最近の記事

建設特定技能ビザ:電気工事職人として外国人を採用する場合、可能な業務内容

2020年11月19日建設キャリアアップ(外国人雇用),特定技能採用

この記事では、電気工事職人として外国人を採用した場合、特定技能ビザを取得した外国人だとどういった業務を行うことができるのか解説していきたいと思います。

外国人実習生とは違う枠組みである特定技能ビザを取得している外国人を採用した場合、

どうやって採用するのかな?
技能実習生と業務内容は何が違うんだろう?

など、新しくできたばかりなのでどういった作業を行うことができるのかよく分からないですよね。

2019年に施行された特定技能とは新しい就労資格であり、建設分野特定技能1号評価試験(電気通信)と日本語能力試験を合格し、様々な条件をクリアして取得できるものとなります。
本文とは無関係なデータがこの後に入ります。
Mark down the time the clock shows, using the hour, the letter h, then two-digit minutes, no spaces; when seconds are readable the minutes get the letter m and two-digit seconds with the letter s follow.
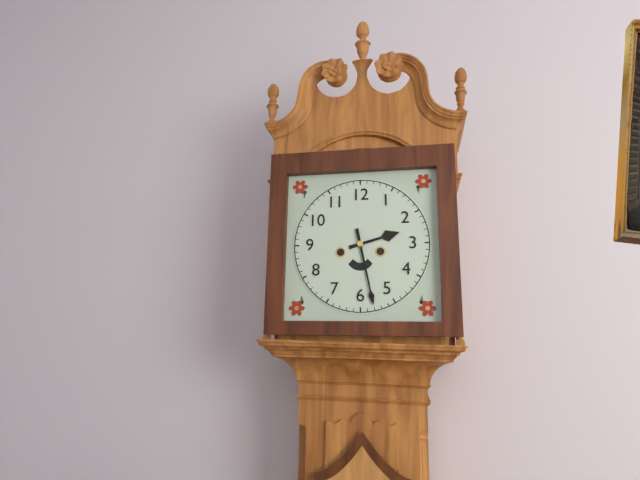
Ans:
2h28
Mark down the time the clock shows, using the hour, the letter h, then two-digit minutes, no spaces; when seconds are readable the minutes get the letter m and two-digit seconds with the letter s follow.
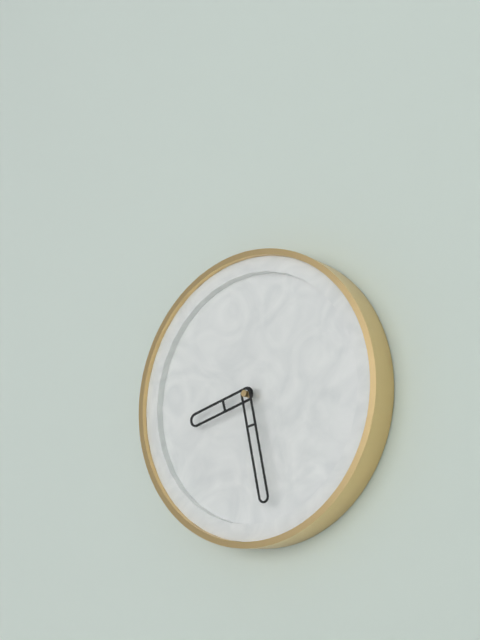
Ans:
8h28
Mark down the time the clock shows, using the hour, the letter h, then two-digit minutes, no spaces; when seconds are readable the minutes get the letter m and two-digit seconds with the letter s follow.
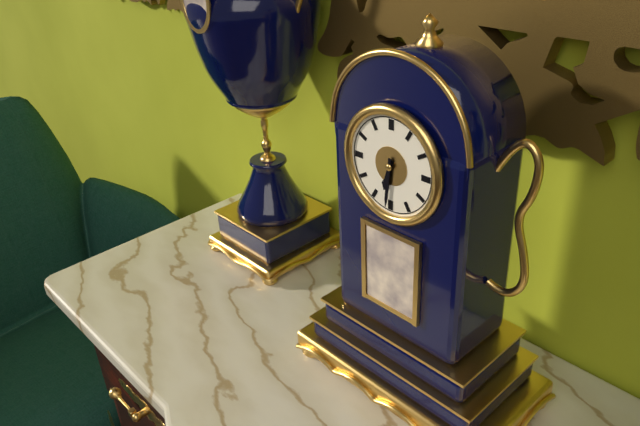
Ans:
6h31
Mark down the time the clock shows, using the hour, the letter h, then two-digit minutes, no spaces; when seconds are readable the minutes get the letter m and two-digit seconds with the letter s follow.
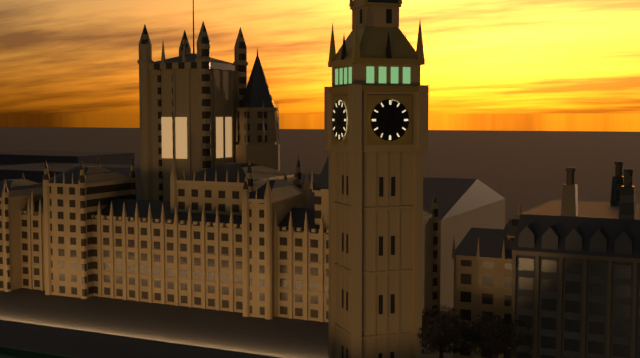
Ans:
12h35
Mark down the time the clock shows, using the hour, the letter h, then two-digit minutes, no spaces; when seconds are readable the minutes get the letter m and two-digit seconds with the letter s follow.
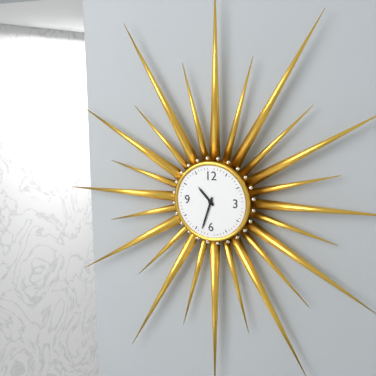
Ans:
10h33
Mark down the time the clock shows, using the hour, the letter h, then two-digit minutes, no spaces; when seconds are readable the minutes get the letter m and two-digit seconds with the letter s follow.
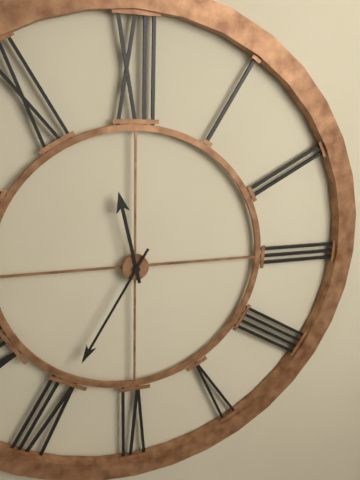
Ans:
11h35
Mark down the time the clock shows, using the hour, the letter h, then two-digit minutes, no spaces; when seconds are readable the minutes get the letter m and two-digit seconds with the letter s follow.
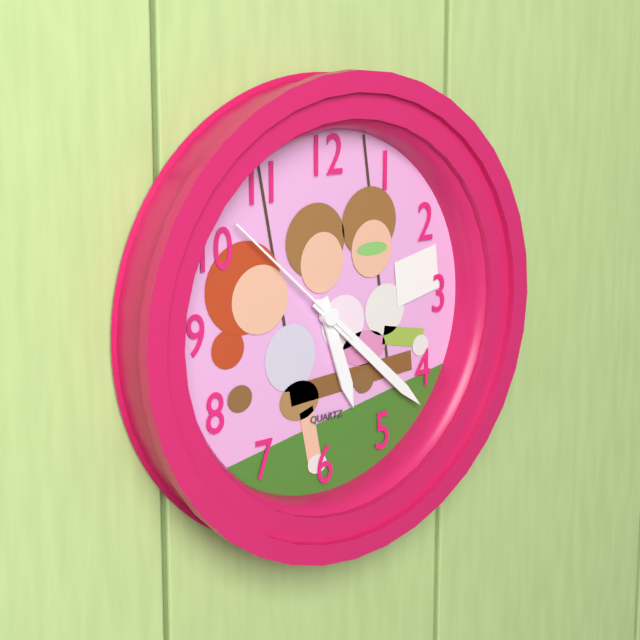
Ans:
5h22m52s
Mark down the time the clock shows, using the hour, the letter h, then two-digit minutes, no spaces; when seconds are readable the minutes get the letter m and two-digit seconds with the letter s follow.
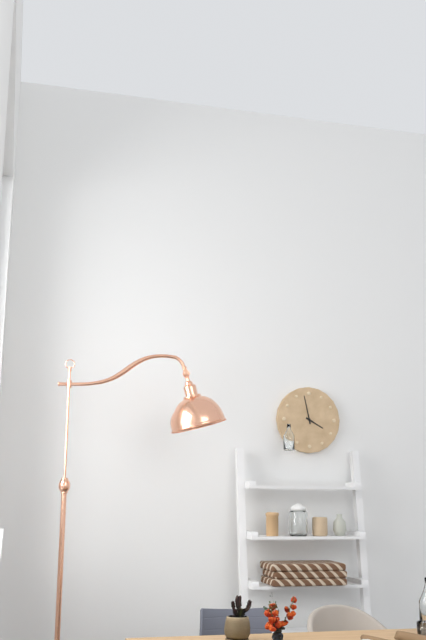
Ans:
3h58
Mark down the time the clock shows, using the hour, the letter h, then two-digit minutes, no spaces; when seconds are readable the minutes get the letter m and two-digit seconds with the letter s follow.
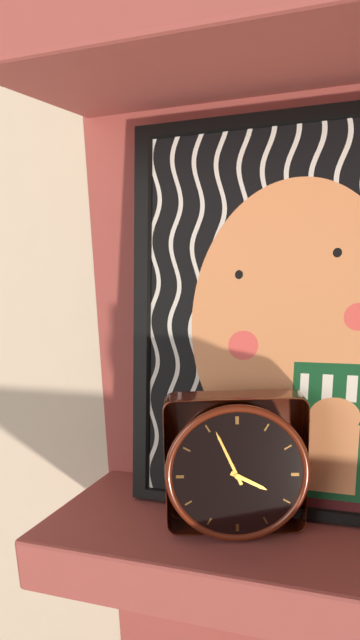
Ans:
3h56
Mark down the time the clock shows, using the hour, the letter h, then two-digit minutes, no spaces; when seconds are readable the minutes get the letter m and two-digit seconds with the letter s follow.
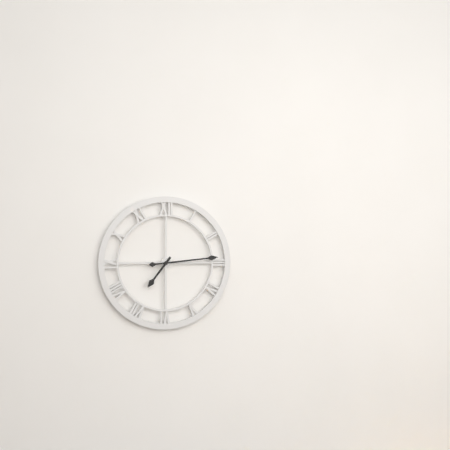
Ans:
7h14
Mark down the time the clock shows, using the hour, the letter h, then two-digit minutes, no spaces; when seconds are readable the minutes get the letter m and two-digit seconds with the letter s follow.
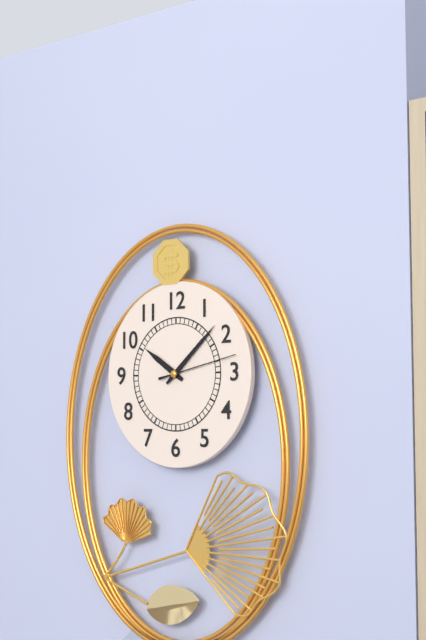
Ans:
10h08m13s
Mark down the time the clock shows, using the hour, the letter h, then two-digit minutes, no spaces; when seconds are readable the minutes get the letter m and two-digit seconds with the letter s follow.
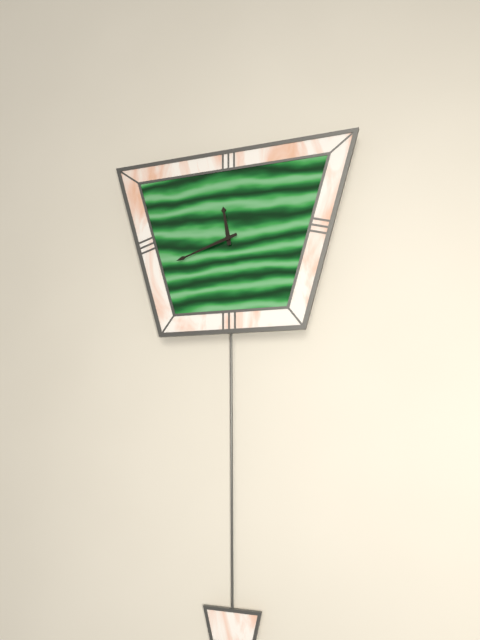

特定技能ビザを通して、電気工事職人として外国人労働者を雇用することは可能ですが、ただその条件は非常厳しく、すぐに採用出来るという内容ではありません。

電気工事職とは、電柱の工事などといった、主に電気回りを工事する職人を指します。

今回は、こうした電気工事職人として外国人を採用する場合、特定技能ビザを取得しているケースではどういった業務を行うことが可能なのか解説していきたいと思います。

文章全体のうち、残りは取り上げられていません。